(Material to process begins)

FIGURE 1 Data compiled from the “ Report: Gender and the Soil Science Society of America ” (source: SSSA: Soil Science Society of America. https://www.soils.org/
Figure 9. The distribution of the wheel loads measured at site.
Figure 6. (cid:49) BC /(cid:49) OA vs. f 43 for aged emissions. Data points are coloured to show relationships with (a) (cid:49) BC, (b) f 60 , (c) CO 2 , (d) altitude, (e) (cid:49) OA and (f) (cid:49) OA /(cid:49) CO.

(Material to process ends)
(Material to process begins)

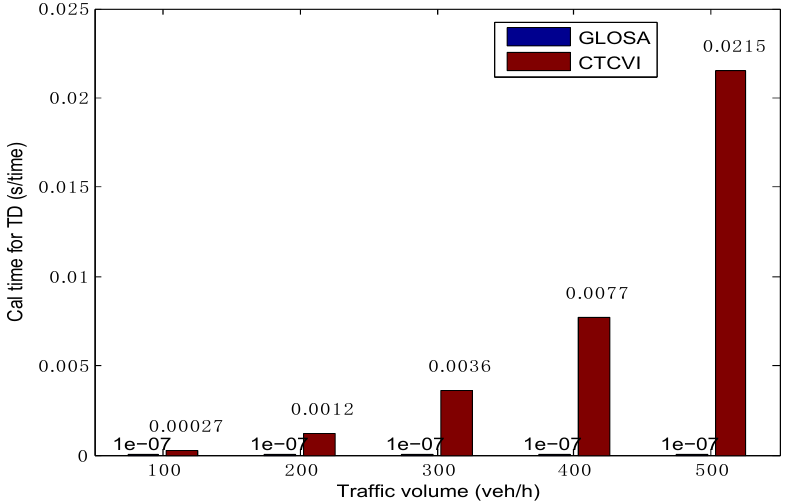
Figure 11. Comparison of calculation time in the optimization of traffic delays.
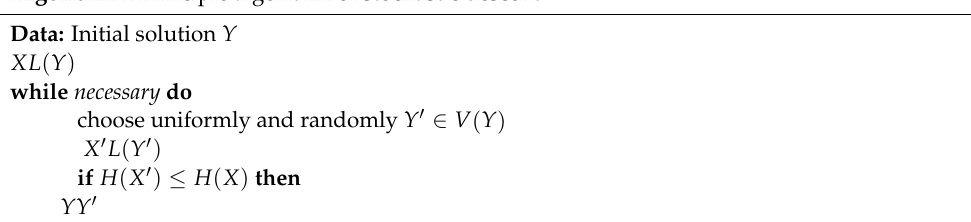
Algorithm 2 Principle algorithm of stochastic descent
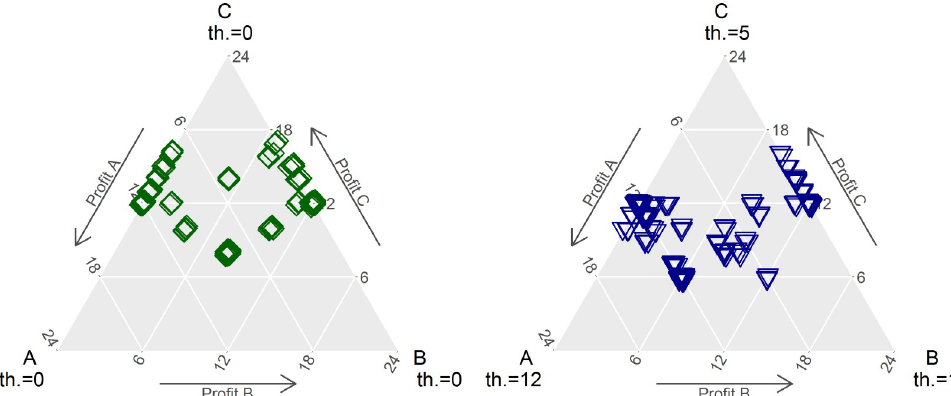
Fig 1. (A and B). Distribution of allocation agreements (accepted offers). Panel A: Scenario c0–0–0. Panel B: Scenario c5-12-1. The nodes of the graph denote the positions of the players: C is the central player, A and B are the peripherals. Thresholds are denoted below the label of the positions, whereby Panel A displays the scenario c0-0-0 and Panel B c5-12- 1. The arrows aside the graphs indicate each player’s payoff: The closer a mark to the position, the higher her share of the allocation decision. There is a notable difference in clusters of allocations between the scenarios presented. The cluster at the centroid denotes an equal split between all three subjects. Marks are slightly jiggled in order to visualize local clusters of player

(Material to process ends)

## Your goal:
Copy, exactly and only, the lines above that begin with the one containing "FIGURE 1 Data" and finish with the one containing "Figure 9. The".

## Result of the task:
FIGURE 1 Data compiled from the “ Report: Gender and the Soil Science Society of America ” (source: SSSA: Soil Science Society of America. https://www.soils.org/
Figure 9. The distribution of the wheel loads measured at site.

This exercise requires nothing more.